Tuesday, December 31, 2019

Terminus

           (em construção, mas propício à estação)

É tempo de ser velho,
De levantar velas:
O deus dos confins,
Que dá orla aos mares,
Apareceu-me na sua ronda fatídica,
E comandou: “Não mais!
Não mais dispares
Teus grandes ramos ávidos, e raiz
Larga a fantasia; chega de inventares;
Cinge o firmamento
Ao diâmetro de uma tenda.
Não podes esbanjar-te nisto ou naquilo,
Há que escolher qual dos dois;
Economiza o rio que vacila
Prezando sempre o Doador;
Deixa os vários e guarda os raros
Aceita os termos atempados,
Ampara a queda com pé avaro;
E, por um bocado,
Faz planos, sorri ainda,
E – se nada novo se gesta –
Amadurece o fruto que resta.
Maldiz, se te apraz, teus pais,
Maus maridos de seus lares,
Que, soprando-te o alento,
Não lograram legar-te
Esse tendão que dantes era grosso,
O bárbaro tutano dos ossos,
E deram-te apenas veias vazas,
Fogo inconstante e rédeas lassas —
Deixaram-te, entre as musas, mudo e mouco,
Entre os gladiadores, paralisado e oco."

Como a ave se aproa à procela
Apresto-me ao vento do tempo,
Dirijo o leme, rizo a vela,
No falho presente sigo a voz de outrora,
“Com mansa lealdade, abole o medo,
Ruma sempre reto e incólume,
Está perto o porto, de merecida rota,
E cada onda a maravilha enrola.”

Sunday, December 15, 2019

Sunday, December 08, 2019

Amantes


sem casa um beco de vento os chama
céus seus a solidão o silêncio o
segredo tremendo que boca de incêndio
os traga
e solta na noite irrestrita vasta

céus seus a inconvenção a demora
o denodo furtado ao mito denso
de que o amor se faz – e é – agora
alegre
trino mútuo sopro recomeço

stacatto em loop ao fio do disco
céus seus o risco o riso o raio aí
acaba
a língua rompida cantando o atrito
veloz tristitia do fruto aberto

selo
a tenra polpa soluçante ao grito
céus seus o sismo a fita telepática
tão impante falta que falo nihil
placet inestimável nu abjeto

belo

ó Paixão rasgo impérvio e lasso
ato
espelhado com colapso sedutor
à escarpa de onde raro em rigor
se morre ou se tanto só no palco

a luz a paga

e cobra
que ávida no tal morro se contrai
morderá sarará escalada dobra
céus seus o susto a vista a vertigem
se se cai

e se resvala céus seus a corda

Monday, December 02, 2019

Compagnon de Route

O comboio-lata em sono-cinza abranda na estação
espanta o bronze das folhas, embarco na hinterland
alemã, salto o carril da história direta ao milagre
da paisagem comparada.

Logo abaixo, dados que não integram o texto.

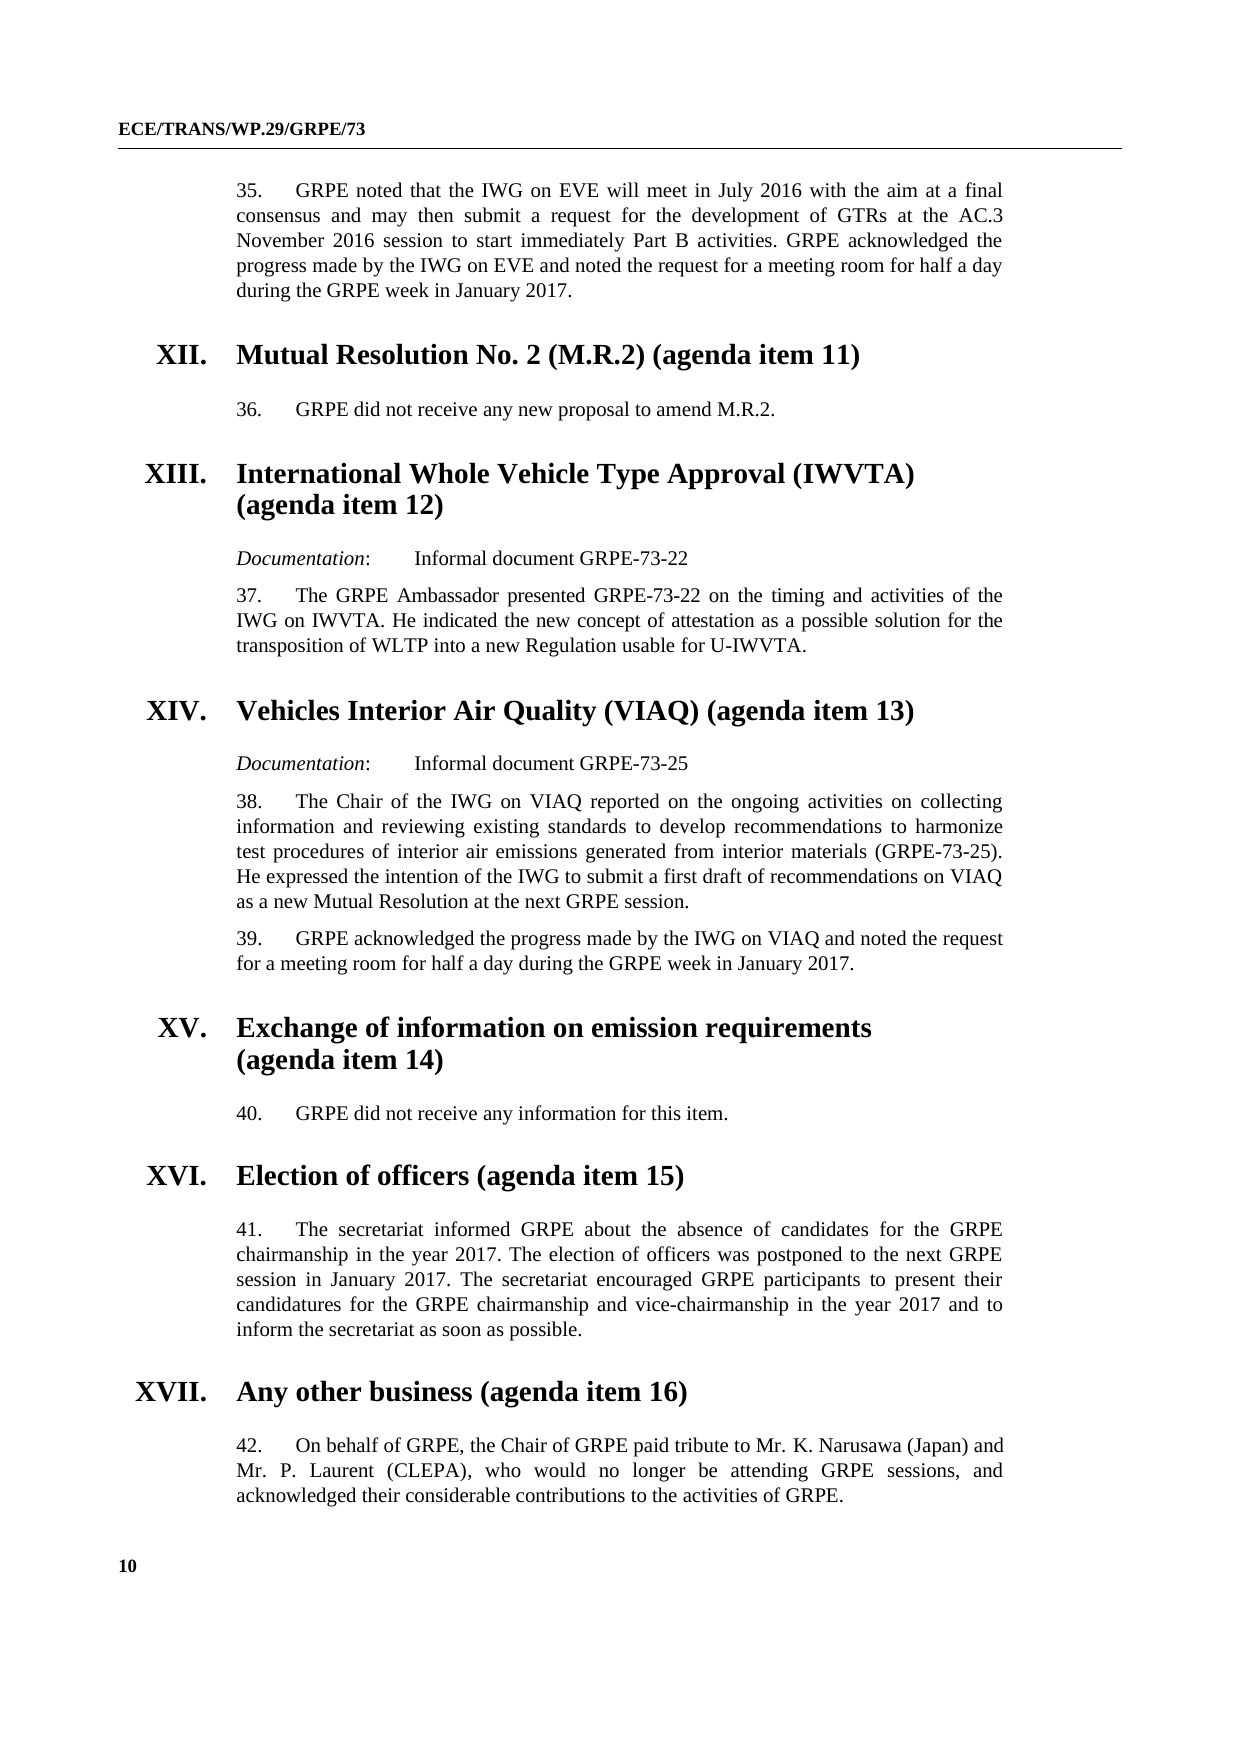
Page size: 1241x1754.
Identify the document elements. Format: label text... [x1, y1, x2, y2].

text 35. GRPE noted that the IWG on EVE will meet in July 2016 with the aim at a final consensus and may then submit a request for the development of GTRs at the AC.3 November 2016 session to start immediately Part B activities. GRPE acknowledged the progress made by the IWG on EVE and noted the request for a meeting room for half a day during the GRPE week in January 2017. [236, 177, 1004, 302]
text 39. GRPE acknowledged the progress made by the IWG on VIAQ and noted the request for a meeting room for half a day during the GRPE week in January 2017. [236, 925, 1004, 975]
text XVII. Any other business (agenda item 16) [118, 1378, 1004, 1407]
text XIII. International Whole Vehicle Type Approval (IWVTA) (agenda item 12) [118, 458, 1004, 521]
text XVI. Election of officers (agenda item 15) [118, 1163, 1004, 1191]
text 42. On behalf of GRPE, the Chair of GRPE paid tribute to Mr. K. Narusawa (Japan) and Mr. P. Laurent (CLEPA), who would no longer be attending GRPE sessions, and acknowledged their considerable contributions to the activities of GRPE. [236, 1432, 1004, 1507]
text XII. Mutual Resolution No. 2 (M.R.2) (agenda item 11) [118, 340, 1004, 371]
text Documentation: Informal document GRPE-73-22 [236, 546, 1004, 570]
text 36. GRPE did not receive any new proposal to amend M.R.2. [236, 396, 1004, 421]
text 40. GRPE did not receive any information for this item. [236, 1100, 1004, 1125]
text 37. The GRPE Ambassador presented GRPE-73-22 on the timing and activities of the IWG on IWVTA. He indicated the new concept of attestation as a possible solution for the transposition of WLTP into a new Regulation usable for U-IWVTA. [236, 582, 1004, 657]
text Documentation: Informal document GRPE-73-25 [236, 751, 1004, 775]
text 38. The Chair of the IWG on VIAQ reported on the ongoing activities on collecting information and reviewing existing standards to develop recommendations to harmonize test procedures of interior air emissions generated from interior materials (GRPE-73-25). He expressed the intention of the IWG to submit a first draft of recommendations on VIAQ as a new Mutual Resolution at the next GRPE session. [236, 788, 1004, 913]
text XV. Exchange of information on emission requirements (agenda item 14) [118, 1013, 1004, 1075]
text XIV. Vehicles Interior Air Quality (VIAQ) (agenda item 13) [118, 695, 1004, 726]
text 41. The secretariat informed GRPE about the absence of candidates for the GRPE chairmanship in the year 2017. The election of officers was postponed to the next GRPE session in January 2017. The secretariat encouraged GRPE participants to present their candidatures for the GRPE chairmanship and vice-chairmanship in the year 2017 and to inform the secretariat as soon as possible. [236, 1216, 1004, 1341]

O inverno levanta céus
cobre rios de gaze verdes ervas renova seu lume
estarrece

somente pela direita: do lado sinistro o companheiro
tendeu o estore, treliça da manhã, rede mosquiteira
da luz — vaga indefinição que não chega
a ser feia mas me põe sobranceira em guarda:
à sonolência do anódino meu solene desdém a quem
ignora

que “mortos são os que não aprenderam a cair” disse
a jovem debruçada no meu poema entendendo como
queria raspando a taluda na verdade sem rimar
na terminação, cheia de empatia para com as folhas
impreventivas da poesia. Não mais
cantar

Ele veste um blusão, tatuagens inscritas por baixo
há pele, uma origem operária que somos nos arrabaldes.
E o lanche ao lado no estofo: ratos cor de rosa, brancos
doces, densos, de esponja, com sumo de fluorescência
edulcorada, descartável, incompaginável com
ele, dorme

eu meço meu risco e ilusão: na lira das pálpebras
alheias porventura um pantone mais amplo gira
a visão inimaginada... daqui quem sabe a aventura
é irrazoável.


            ICE Hamburgo-Berlim, 29/11/2019

[na cabeça do sonho: do equilíbrio espiritual]

Fui com o meu pai comprar esquadros para suportar o verso das mensagens divinas que se iam exibir pelo natal. Entretanto ligavas; desconsolada de esperança, obrigava-te a repetir três vezes a tua indecisão.